Professor Dr. Stephan Bischoff, Herausgeber der „Aktuellen Ernährungsmedizin“, bescheinigt der ausgezeichneten Arbeit eine hohe klinische und gesellschaftliche Relevanz: „Strategien, die Menschen mit Übergewicht oder Adipositas helfen, die Auswirkungen, ihres Essverhaltens zu verstehen, sind der Schlüssel für eine erfolgreiche Gewichtsabnahme.

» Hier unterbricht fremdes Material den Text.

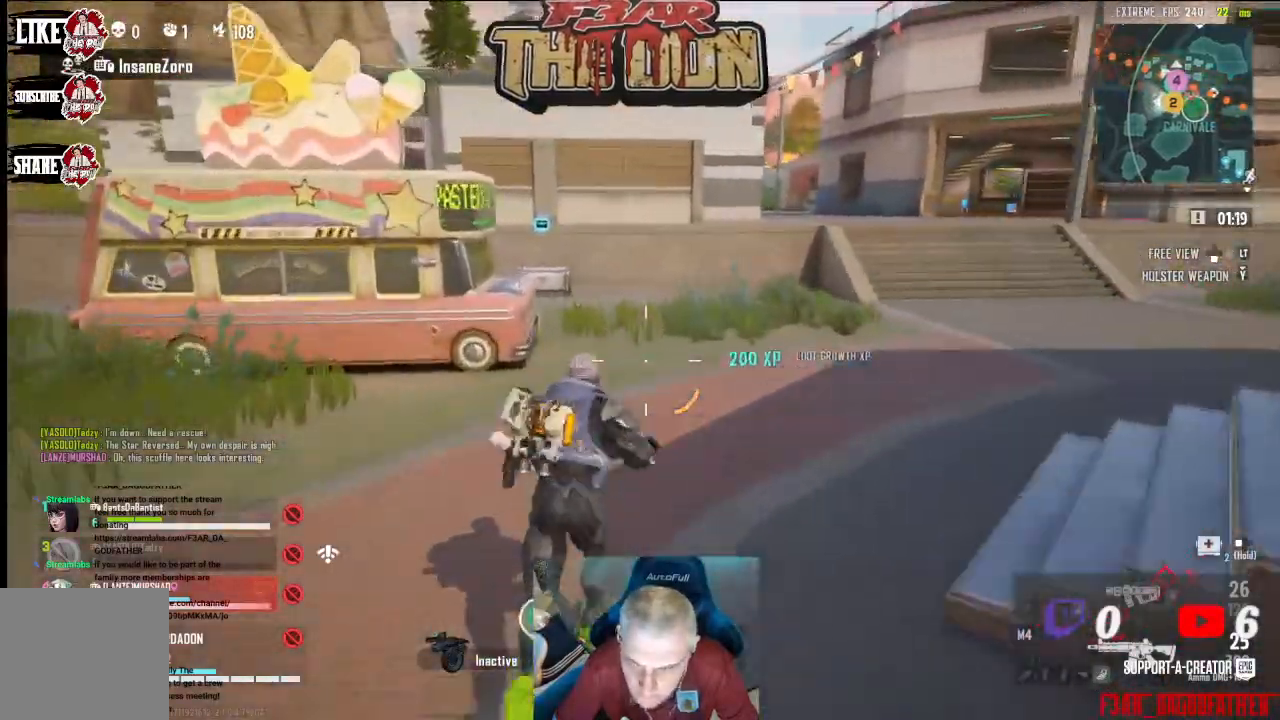
{"buttons": [], "left_stick": "up", "right_stick": "center", "events": []}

Angesichts der steigenden Zahl Betroffener, die sich in der Pandemie auch in jüngeren Altersgruppen zeigt, sind praktikable Tools gefragter denn je“, erklärt er.

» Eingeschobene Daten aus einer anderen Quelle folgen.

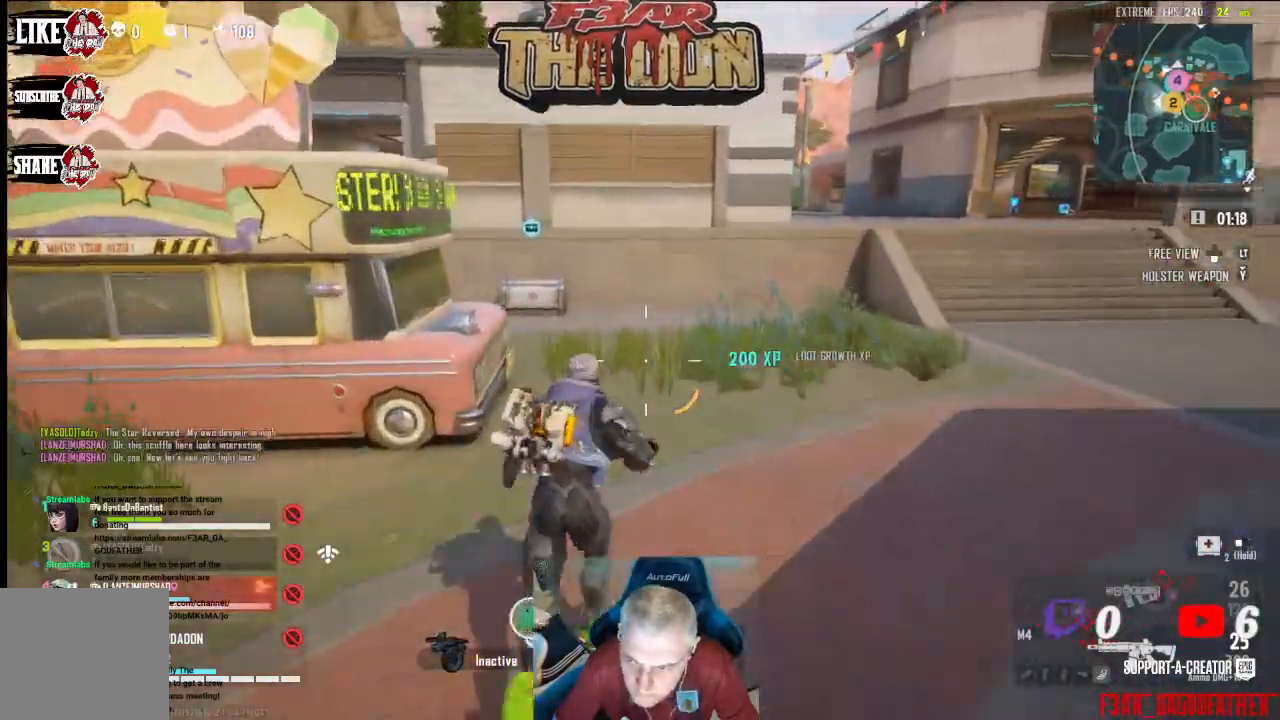
{"buttons": [], "left_stick": "up", "right_stick": "left", "events": [[167, "right_stick", "left"]]}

M. Röhling, K. Kempf, S. Martin:
Kontinuierliches Glukosemonitoring nach Verzehr alltäglicher Lebensmittel und ihre Wirkung auf den postprandialen Glukose- und Insulinspiegel Aktuelle Ernährungsmedizin 2021; 46 (5); S. 307-311
(1) Folgen der Pandemie: Wie Corona das Gesundheitsverhalten von Kindern und Jugendlichen verändert hat
Forsa-Umfrage unter Eltern minderjähriger Kinder im Auftrag der Deutschen Adipositas Gesellschaft (DAG) und des Else Kröner-Fresenius-Zentrums (EKFZ) für Ernährungsmedizin
Über den Preis
Die „Aktuelle Ernährungsmedizin“ erscheint seit 1975 im Georg Thieme Verlag. Die Fachzeitschrift ist unter anderem das offizielle Publikationsorgan der Deutschen Gesellschaft für Ernährungsmedizin e. V. (DGEM) und informiert über aktuelle Entwicklungen in der Ernährungsmedizin, wissenschaftliche Grundlagen der Ernährungstherapie, deren derzeitige Möglichkeiten und die Umsetzung in der Praxis. Der Wissenschaftspreis der „Aktuellen Ernährungsmedizin“ wird in diesem Jahr zum zweiten Mal vergeben und zeichnet Autoren aus, deren Forschungsarbeit im Vorjahr in der Fachzeitschrift publiziert wurde und deren Ergebnisse wegweisend für die Ernährungsmedizin sind. Die Auszeichnung ist mit 2000 Euro dotiert.